Does anybody have feedback on this sort of use? Has anybody run into issues specific to mixed-use Nomad agents? Are there any technical guardrails you would like to see to enable this?
Similarly, if anybody has run a small cluster of mixed agents (i.e. 3 nodes running both servers and clients) and has thoughts, we would be interested to hear feedback.
I have been running something like that (3 to 4 clients, all in server&client mode) for around 6 months. For personal use only, but I think I might go with Nomad as the next infrastructure solution for my cost-aware client (which wouldn’t benefit from Kubernetes and sill would like to benefit from the modern architecture approach).

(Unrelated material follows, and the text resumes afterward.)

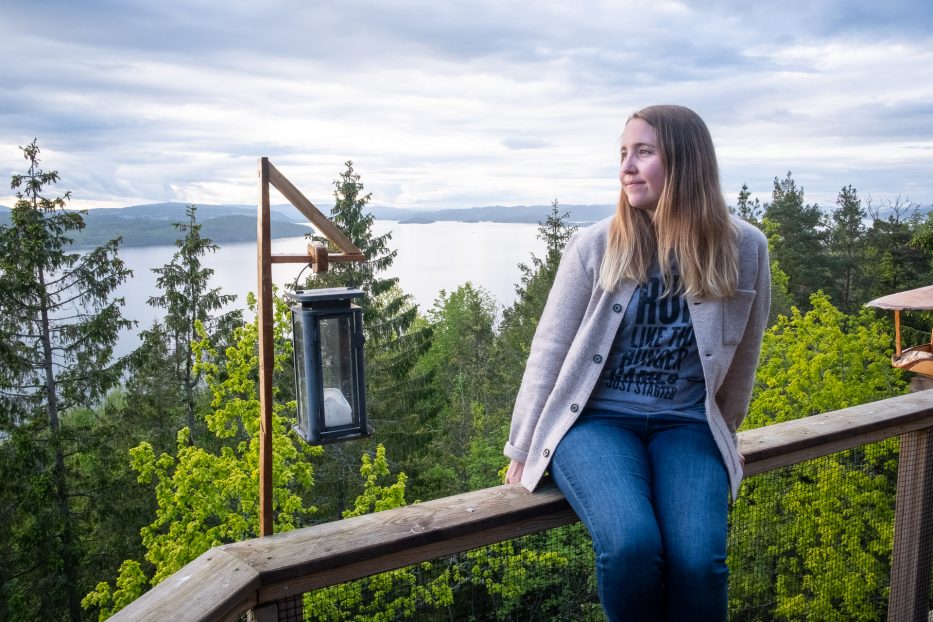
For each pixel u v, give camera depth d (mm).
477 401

Technically, I’m not a devops/sysops person, but the whole experience was pretty smooth so far. I ran into different problems related to CSI volumes, but in regards to running nodes in a multi-mode - I can’t say I ran into any issues so far. I have allocated some resources on each node only for Nomad to avoid running into weird problems (like processes suddenly OOMing) and have some systemd services in place for draining node upon shutdown/ensuring nomad reboots in case of a crash.

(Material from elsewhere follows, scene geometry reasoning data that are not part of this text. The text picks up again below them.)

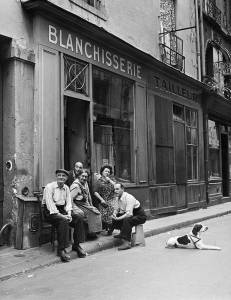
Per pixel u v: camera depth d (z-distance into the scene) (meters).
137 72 12.18
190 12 16.88
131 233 8.71
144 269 6.75
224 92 20.11
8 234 8.11
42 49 8.59
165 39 14.64
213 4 19.41
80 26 9.51
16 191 8.06
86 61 9.90
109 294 5.43
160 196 13.12
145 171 12.34
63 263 7.33
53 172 8.68
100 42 10.40
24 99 8.30
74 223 7.82
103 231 9.64
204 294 5.27
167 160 13.69
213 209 16.06
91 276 6.39
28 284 6.04
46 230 8.40
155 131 13.02
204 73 17.59
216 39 19.70
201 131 16.75
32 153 8.40
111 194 9.38
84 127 9.91
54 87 8.84
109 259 7.62
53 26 8.91
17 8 8.29
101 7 10.91
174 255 7.83
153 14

Aside that I keep everything really simple, rely on internal networking provided for hosting provider (so no proper isolation between services is happening, but I chose to accept that bargain) and unfortunately don’t have suggestions how to improve general experience as it was pretty great thus far overall :).
What I am worried a little bit tho is fragmentation around Nomad’s ecosystem (levant vs nomad-packs - both are kinda not production-grade ready) - but I mentioned that in another topic
Hey @rwojsznis appreciate the feedback and glad that mixed clients are going well for you. The processes you put in place seem like the right ones. If you haven’t already, I’d also set some reserved memory and cpu in the client blocks in the agent config - client Stanza - Agent Configuration | Nomad by HashiCorp (this might be what you were referring to though!)

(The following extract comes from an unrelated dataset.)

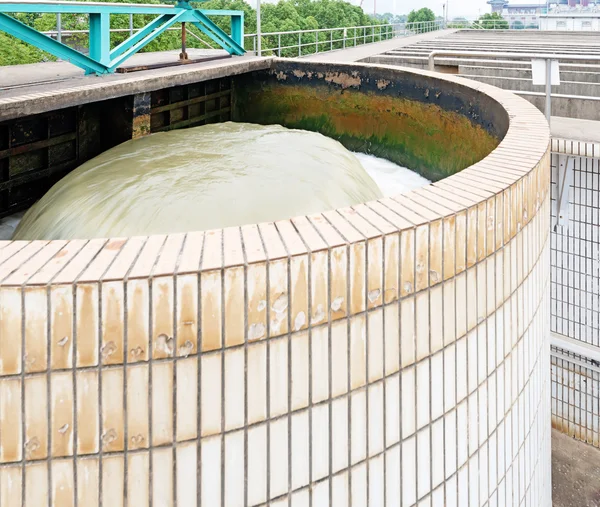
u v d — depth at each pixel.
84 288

Something small to note: If your combined agents are clustering together, I would avoid having 4 servers in a normal state. An even number of server nodes (outside of the case of a temporary failure) can make the raft cluster unhappy. If each client is isolated from the others though, then any number is fine :).
(Regarding Pack v Levant, you aren’t alone in feeling this way. I think I am partially to blame for this! We slow-rolled Pack out a bit too much just to make sure the interest was there before going all in on it. The interest from the community definitely is there, but we’ve got to close out 1.4 (which should be a great release!) on our end before really circling back to make it production-grade. So, acknowledged that we’re in a bit of a weird spot right now. It’s something we’re aware of and will fix, but it’ll take a little bit of time.)
Cloud native, but not K8s
In my case it’s part hobby project, part design study for edge deployment. In terms of cost, this is both dollar cost and resource consumption cost, my environment is:
2 Raspberry Pi 4
2 Raspberry Pi 3b
4 Raspberry pi zeros
7 Compute modules
wired network to all except pi-zeros
Dedicating Nomad and Consul to the 3+1 Pi3/4 wasn’t an option, so they have run in both server and agent for over a year. I have had some strange behaviour (agents losing their jobs, servers losing quorum, etc, but I think this is attributable to the test environment which has high temperature variation… so - I’m pinning it on hardware). Nomad itself handled failure very well in most cases – servers could die and come back, and agents on that node would recover their jobs and carry on happily.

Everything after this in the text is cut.